Ellos contestaron: «Unos que Juan Bautista, otros que Elías, otros que Jeremías o uno de los profetas.»
Él les preguntó: «Y vosotros, ¿quién decís que soy yo?»
Simón Pedro tomó la palabra y dijo: «Tú eres el Mesías, el Hijo de Dios vivo.»
Jesús le respondió: «¡Dichoso tú, Simón, hijo de Jonás! porque eso no te lo ha revelado nadie de carne y hueso, sino mi Padre que está en el cielo. Ahora te digo yo: tú eres Pedro, y sobre esta piedra edificaré mi Iglesia, y el poder del infierno no la derrotará. Te daré las llaves del reino de los cielos; lo que ates en la tierra quedará atado en el cielo, y lo que desates en la tierra quedará desatado en el cielo.»
Tal vez todos nos hemos hecho alguna vez la pregunta de por qué la
Iglesia une en una misma fiesta a Pedro y a Pablo, los dos grandes
apóstoles y columnas de la Iglesia. ¿Es qué no merecen cada uno por
separado una conmemoración propia? ¿No resulta que al celebrar sus
figuras el mismo día vienen como a hacerse sombra el uno al otro? De
hecho, la Iglesia remedia en cierto modo esta situación dedicándoles a
cada uno por separado otras dos fiestas: la conversión de san Pablo (el
25 de enero) y la de la Cátedra de San Pedro (el 22 de febrero). Pero la
celebración principal, con el rango de solemnidad, es este 29 de junio,
en que los recordamos juntos.
Este hecho, que puede parecernos extraño, responde a una antigua
tradición romana, relacionada con el traslado de los restos de Pedro y
Pablo en el año 258 a una cripta en la vía Apia (donde se erigió una
basílica a los dos apóstoles, en el lugar en que hoy se levanta una
iglesia a san Sebastián) para preservarlos durante la persecución de
Valeriano. Los testimonios sobre los lugares en que reposaban
originariamente los restos de los dos Apóstoles datan de tiempos
anteriores. Sólo al llegar la paz de Constantino esos restos fueron
llevados a sus emplazamientos iniciales, donde el mismo Constantino
levantó dos templos en sus actuales emplazamientos de la colina Vaticana
(Basílica de san Pedro) y de la vía Ostiense (Basílica de San Pablo
extramuros).
Pero aquí, como tantas veces, la anécdota se eleva a categoría, y lo
que puede parecer una mera coincidencia histórica revela un significado
profundo, incluso providencial. Porque Pedro y Pablo, además de ser dos
personalidades formidables y fundamentales en la historia de la primera
Iglesia, representan dos principios esenciales e inseparables de la
Iglesia universal, de la misma fe que Cristo encargó preservar y
difundir a los apóstoles y, con ellos, a toda la Iglesia. El aparente
antagonismo entre ellos que cree descubrir una mirada superficial
esconde una profunda unidad y complementariedad.

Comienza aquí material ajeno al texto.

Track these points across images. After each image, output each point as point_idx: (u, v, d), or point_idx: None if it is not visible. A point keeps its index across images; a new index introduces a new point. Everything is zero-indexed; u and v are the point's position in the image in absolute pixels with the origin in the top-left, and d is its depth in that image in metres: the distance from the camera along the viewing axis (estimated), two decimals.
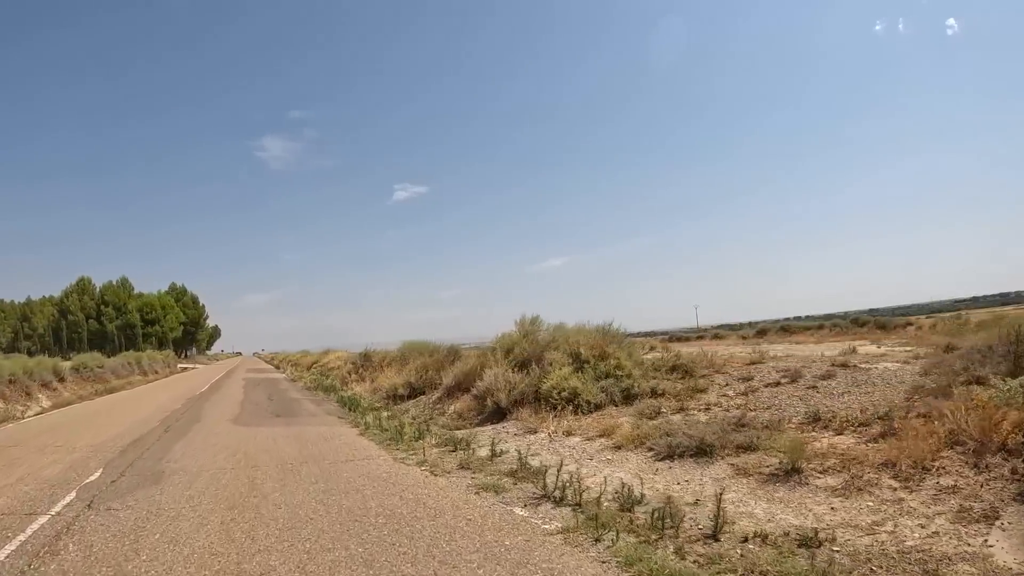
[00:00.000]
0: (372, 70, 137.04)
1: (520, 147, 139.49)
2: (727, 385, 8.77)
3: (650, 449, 6.41)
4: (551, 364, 9.90)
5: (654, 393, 8.89)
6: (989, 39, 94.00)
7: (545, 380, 9.38)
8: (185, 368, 53.54)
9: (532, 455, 6.64)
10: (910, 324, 27.55)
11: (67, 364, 25.64)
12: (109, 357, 38.79)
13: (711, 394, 8.47)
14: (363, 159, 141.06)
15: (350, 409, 13.30)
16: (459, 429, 9.84)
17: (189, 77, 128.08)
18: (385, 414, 13.33)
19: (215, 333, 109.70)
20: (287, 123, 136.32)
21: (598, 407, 8.88)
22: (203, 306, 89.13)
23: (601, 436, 7.38)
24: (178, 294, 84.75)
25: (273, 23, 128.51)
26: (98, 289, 76.04)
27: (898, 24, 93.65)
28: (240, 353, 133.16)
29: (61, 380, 22.60)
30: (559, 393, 9.03)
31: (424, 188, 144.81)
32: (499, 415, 9.67)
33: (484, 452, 7.13)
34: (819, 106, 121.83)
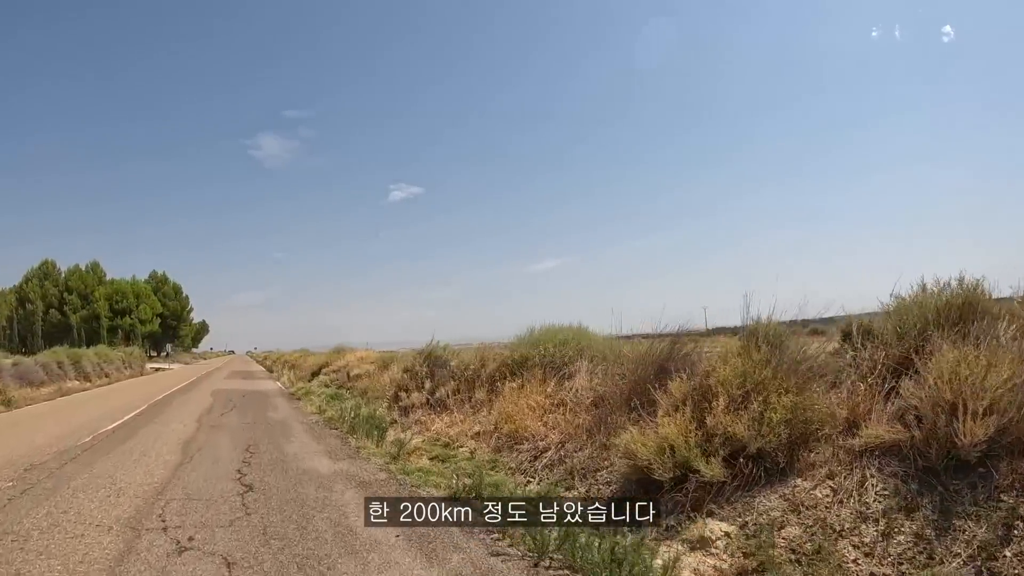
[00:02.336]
0: (370, 70, 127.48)
1: (517, 149, 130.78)
2: None
3: None
4: None
5: None
6: (984, 46, 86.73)
7: None
8: (158, 369, 43.20)
9: None
10: None
11: None
12: (38, 352, 28.56)
13: None
14: (359, 159, 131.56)
15: None
16: None
17: (184, 74, 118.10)
18: None
19: (202, 329, 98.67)
20: (283, 122, 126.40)
21: None
22: (187, 297, 78.20)
23: None
24: (158, 283, 73.79)
25: (270, 21, 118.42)
26: (63, 274, 65.08)
27: (894, 31, 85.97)
28: (233, 352, 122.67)
29: None
30: None
31: (420, 189, 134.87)
32: None
33: None
34: (814, 111, 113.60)
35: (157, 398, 15.28)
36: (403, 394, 11.54)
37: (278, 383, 22.39)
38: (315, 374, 22.86)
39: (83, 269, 65.73)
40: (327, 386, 18.16)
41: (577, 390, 8.10)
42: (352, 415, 9.97)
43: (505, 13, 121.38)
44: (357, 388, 15.63)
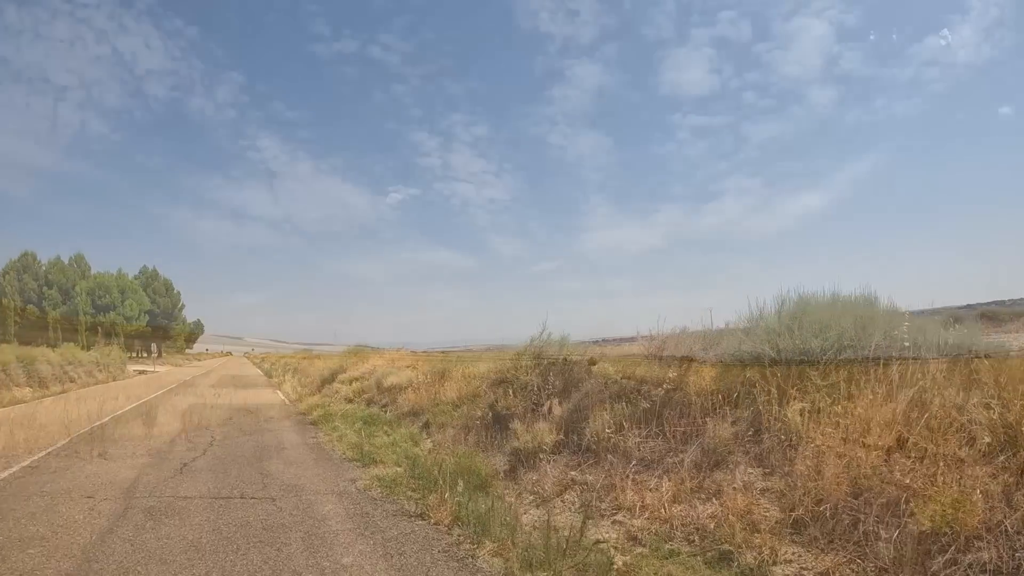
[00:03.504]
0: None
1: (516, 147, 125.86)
2: None
3: None
4: None
5: None
6: (980, 48, 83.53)
7: None
8: (142, 371, 38.22)
9: None
10: None
11: None
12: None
13: None
14: (357, 160, 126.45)
15: None
16: None
17: (183, 73, 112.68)
18: None
19: (196, 329, 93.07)
20: (281, 123, 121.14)
21: None
22: (178, 294, 72.75)
23: None
24: (148, 278, 68.41)
25: (270, 21, 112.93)
26: (44, 267, 59.74)
27: (891, 34, 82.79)
28: (230, 353, 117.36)
29: None
30: None
31: (418, 190, 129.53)
32: None
33: None
34: (809, 113, 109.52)
35: (101, 421, 10.09)
36: (519, 427, 6.36)
37: (279, 393, 17.20)
38: (326, 381, 17.70)
39: (65, 262, 60.44)
40: (351, 401, 13.01)
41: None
42: (447, 477, 4.79)
43: (503, 12, 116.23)
44: (401, 406, 10.47)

Pedro representa la confesión firme, la roca de la fe, la seguridad en
el contenido de la misma. La fe es un acto personal de adhesión; pero no
es un acto meramente subjetivo, en el que poco importa lo que se crea,
con tal de que se crea firmemente. Pablo representa el viento, el riesgo y el arrojo de la evangelización:
el anuncio abierto universalmente de aquella fe confesada. Porque la fe
en Cristo tiene que ser primero confesada, esto es, aceptada y asimilada
hasta conformar de un modo nuevo la propia identidad.